26 Joab nu krijgde tegen Rabba der kinderen Ammons; en hij nam de koninklijke stad in.
さてヨアブはアンモンの人々のラバを攻めて王の町を取った。
27 Toen zond Joab boden tot David, en zeide: Ik heb gekrijgd tegen Rabba, ook heb ik de waterstad ingenomen.
ヨアブは使者をダビデにつかわして言った、「わたしはラバを攻めて水の町を取りました。
28 Zo verzamel gij nu het overige des volks, en beleger de stad, en neem ze in; opdat niet, zo ik de stad zou innemen, mijn naam over haar uitgeroepen worde.
あなたは今、残りの民を集め、この町に向かって陣をしき、これを取りなさい。

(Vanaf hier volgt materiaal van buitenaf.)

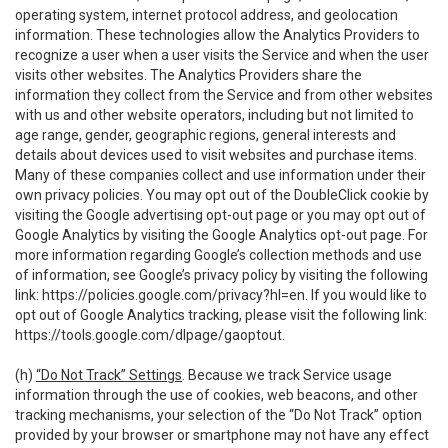
operating system, internet protocol address, and geolocation
information. These technologies allow the Analytics Providers to
recognize a user when a user visits the Service and when the user
visits other websites. The Analytics Providers share the
information they collect from the Service and from other websites
with us and other website operators, including but not limited to
age range, gender, geographic regions, general interests and
details about devices used to visit websites and purchase items.
Many of these companies collect and use information under their
own privacy policies. You may opt out of the DoubleClick cookie by
visiting the Google advertising opt-out page or you may opt out of
Google Analytics by visiting the Google Analytics opt-out page. For
more information regarding Google’s collection methods and use
of information, see Google’s privacy policy by visiting the following
link:
https://policies.google.com/privacy?hl=en
. If you would like to
opt out of Google Analytics tracking, please visit the following link:
https://tools.google.com/dlpage/gaoptout
.
(h)
“Do Not Track” Settings
. Because we track Service usage
information through the use of cookies, web beacons, and other
tracking mechanisms, your selection of the “Do Not Track” option
provided by your browser or smartphone may not have any effect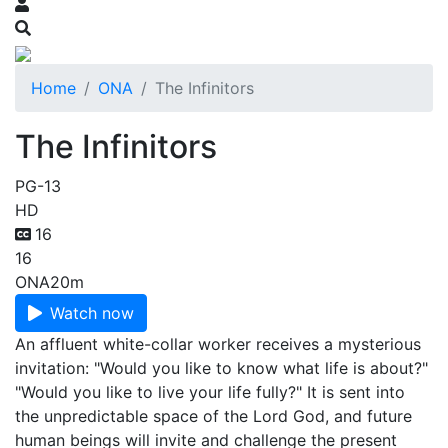
Home
ONA
The Infinitors
The Infinitors
PG-13
HD
16
16
ONA
20m
Watch now
An affluent white-collar worker receives a mysterious
invitation: "Would you like to know what life is about?"
"Would you like to live your life fully?" It is sent into
the unpredictable space of the Lord God, and future
human beings will invite and challenge the present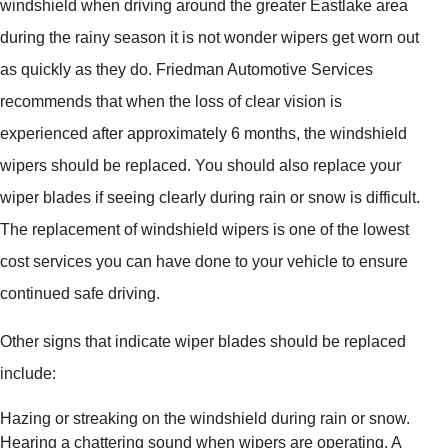
windshield when driving around the greater Eastlake area
during the rainy season it is not wonder wipers get worn out
as quickly as they do. Friedman Automotive Services
recommends that when the loss of clear vision is
experienced after approximately 6 months, the windshield
wipers should be replaced. You should also replace your
wiper blades if seeing clearly during rain or snow is difficult.
The replacement of windshield wipers is one of the lowest
cost services you can have done to your vehicle to ensure
continued safe driving.
Other signs that indicate wiper blades should be replaced
include:
Hazing or streaking on the windshield during rain or snow.
Hearing a chattering sound when wipers are operating. A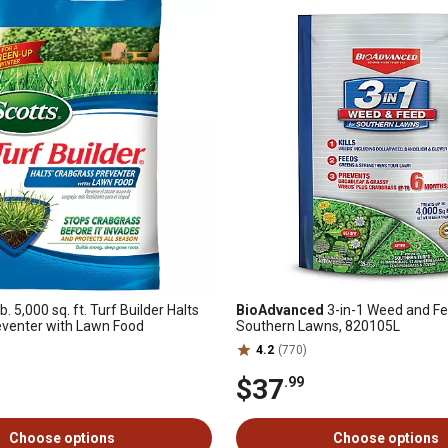
b. 5,000 sq. ft. Turf Builder Halts
BioAdvanced
3-in-1 Weed and Fe
eventer with Lawn Food
Southern Lawns, 820105L
4.2
(770)
$37
.99
Choose options
Choose options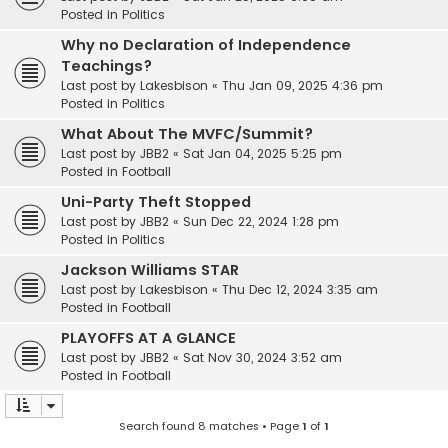
Posted in
Politics
Why no Declaration of Independence
Teachings?
Last post by
Lakesbison
«
Thu Jan 09, 2025 4:36 pm
Posted in
Politics
What About The MVFC/Summit?
Last post by
JBB2
«
Sat Jan 04, 2025 5:25 pm
Posted in
Football
Uni-Party Theft Stopped
Last post by
JBB2
«
Sun Dec 22, 2024 1:28 pm
Posted in
Politics
Jackson Williams STAR
Last post by
Lakesbison
«
Thu Dec 12, 2024 3:35 am
Posted in
Football
PLAYOFFS AT A GLANCE
Last post by
JBB2
«
Sat Nov 30, 2024 3:52 am
Posted in
Football
Search found 8 matches • Page
1
of
1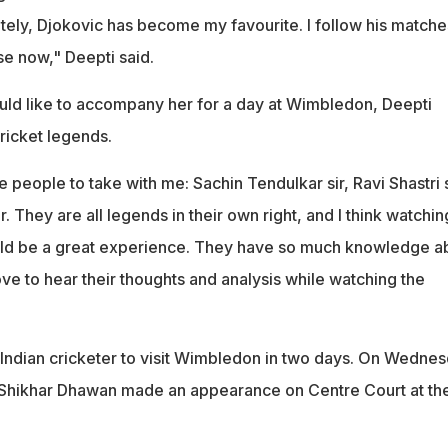
lately, Djokovic has become my favourite. I follow his matche
e now," Deepti said.
d like to accompany her for a day at Wimbledon, Deepti
ricket legends.
 people to take with me: Sachin Tendulkar sir, Ravi Shastri s
. They are all legends in their own right, and I think watchin
uld be a great experience. They have so much knowledge a
ove to hear their thoughts and analysis while watching the
 Indian cricketer to visit Wimbledon in two days. On Wednes
Shikhar Dhawan made an appearance on Centre Court at the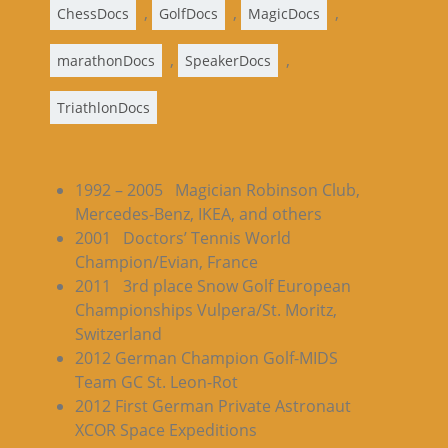
,
,
,
ChessDocs
GolfDocs
MagicDocs
,
,
marathonDocs
SpeakerDocs
TriathlonDocs
1992 – 2005 Magician Robinson Club,
Mercedes-Benz, IKEA, and others
2001 Doctors’ Tennis World
Champion/Evian, France
2011 3rd place Snow Golf European
Championships Vulpera/St. Moritz,
Switzerland
2012 German Champion Golf-MIDS
Team GC St. Leon-Rot
2012 First German Private Astronaut
XCOR Space Expeditions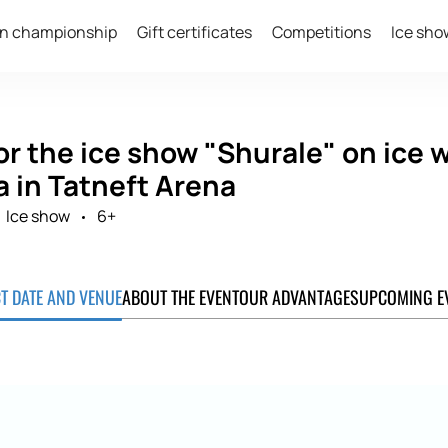
n championship
Gift certificates
Competitions
Ice sho
or the ice show "Shurale" on ice
a in Tatneft Arena
Ice show
6+
CT DATE AND VENUE
ABOUT THE EVENT
OUR ADVANTAGES
UPCOMING E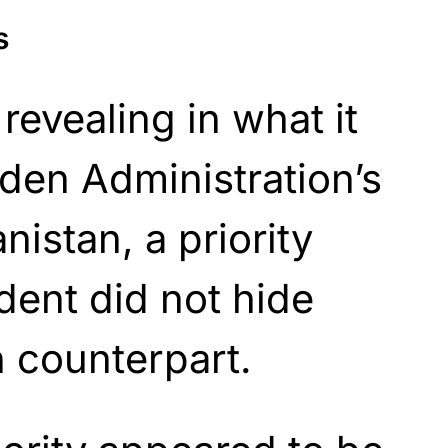
s
 revealing in what it
den Administration’s
nistan, a priority
dent did not hide
 counterpart.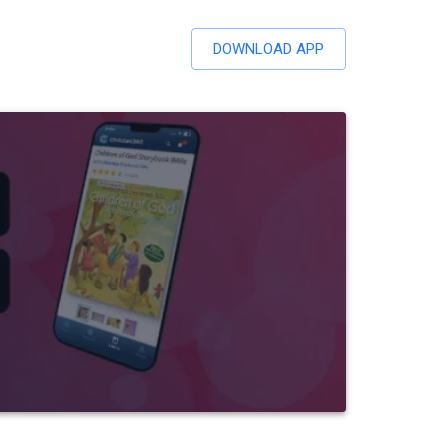
DOWNLOAD APP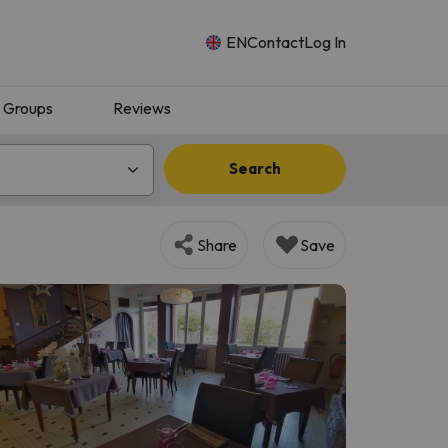
EN
Contact
Log In
Groups
Reviews
Search
Share
Save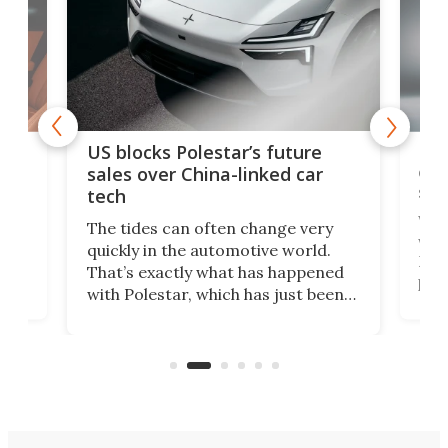
For
US blocks Polestar’s future
 of
edi
sales over China-linked car
spo
tech
Who
The tides can often change very
e.
we’d
quickly in the automotive world.
h to
Esco
That’s exactly what has happened
t
pow
with Polestar, which has just been
Por
banned from selling its cars in the
clas
US market by the country’s
whee
Commerce Department.
spor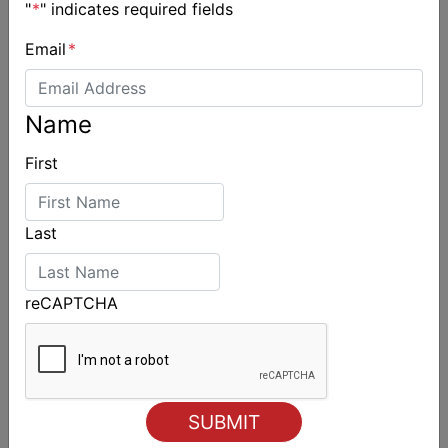
"
*
" indicates required fields
Email
*
Name
First
Last
reCAPTCHA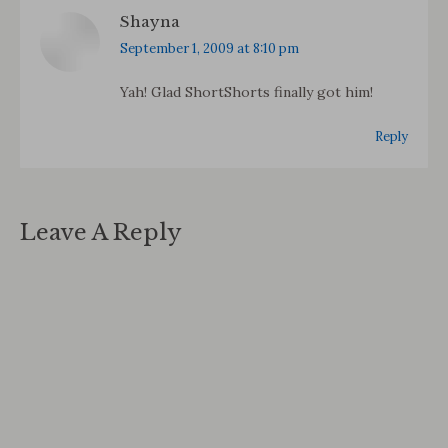
Shayna
says:
September 1, 2009 at 8:10 pm
Yah! Glad ShortShorts finally got him!
Reply
Leave A Reply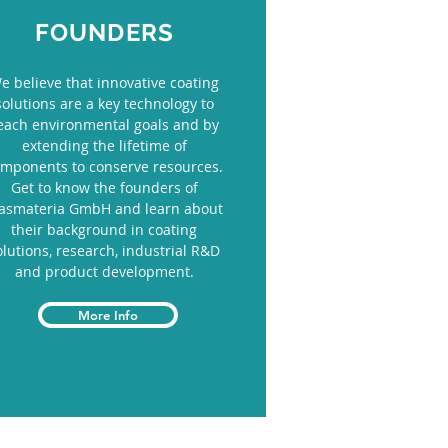
FOUNDERS
e believe that innovative coating
solutions are a key technology to
each environmental goals and by
extending the lifetime of
mponents to conserve resources.
Get to know the founders of
lasmateria GmbH and learn about
their background in coating
olutions, research, industrial R&D
and product development.
More Info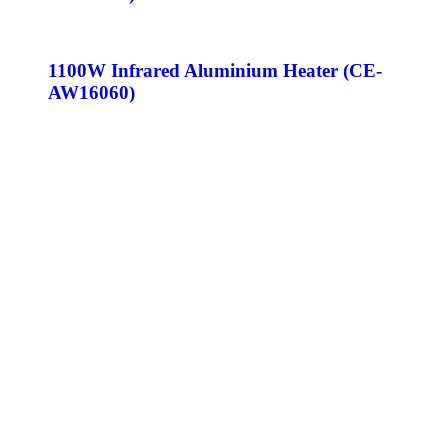
1100W Infrared Aluminium Heater (CE-
AW16060)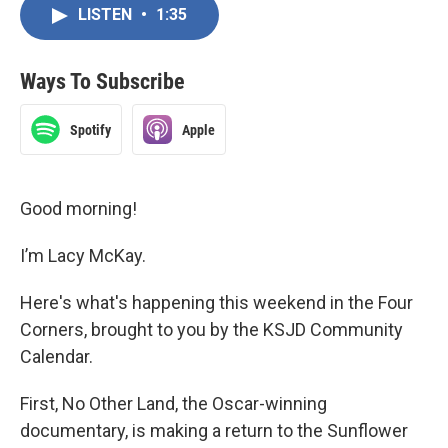
LISTEN
•
1:35
Ways To Subscribe
Spotify
Apple
Good morning!
I’m Lacy McKay.
Here's what's happening this weekend in the Four
Corners, brought to you by the KSJD Community
Calendar.
First, No Other Land, the Oscar-winning
documentary, is making a return to the Sunflower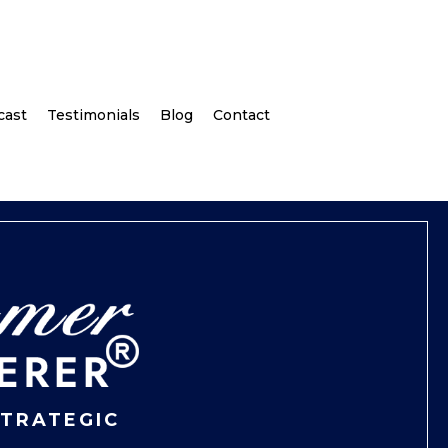
cast
Testimonials
Blog
Contact
STRATEGIC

わたしがこの町を取って、人がわたしの名をもって、これを呼ぶようにならないためです」。
29 Toen verzamelde David al dat volk, en toog naar Rabba; en hij krijgde tegen haar, en nam ze in.
そこでダビデは民をことごとく集めてラバへ行き、攻めてこれを取った。
30 En hij nam de kroon haars konings van zijn hoofd af, welker gewicht was een talent gouds, met edelgesteente, en zij werd op Davids hoofd gezet; ook voerde hij uit een zeer groten roof der stad.
そしてダビデは彼らの王の冠をその頭から取りはなした。それは金で重さは一タラントであった。宝石がはめてあり、それをダビデの頭に置いた。ダビデはその町からぶんどり物を非常に多く持ち出した。
31 Het volk nu, dat daarin was, voerde hij uit, en legde het onder zagen, en onder ijzeren dorswagens, en onder ijzeren bijlen, en deed hen door den ticheloven doorgaan; en alzo deed hij aan alle steden der kinderen Ammons. Daarna keerde David, en al het volk, weder naar Jeruzalem.
またダビデはそのうちの民を引き出して、彼らをのこぎりや、鉄のつるはし、鉄のおのを使う仕事につかせ、また、れんが造りの労役につかせた。彼はアンモンの人々のすべての町にこのようにした。そしてダビデと民とは皆エルサレムに帰った。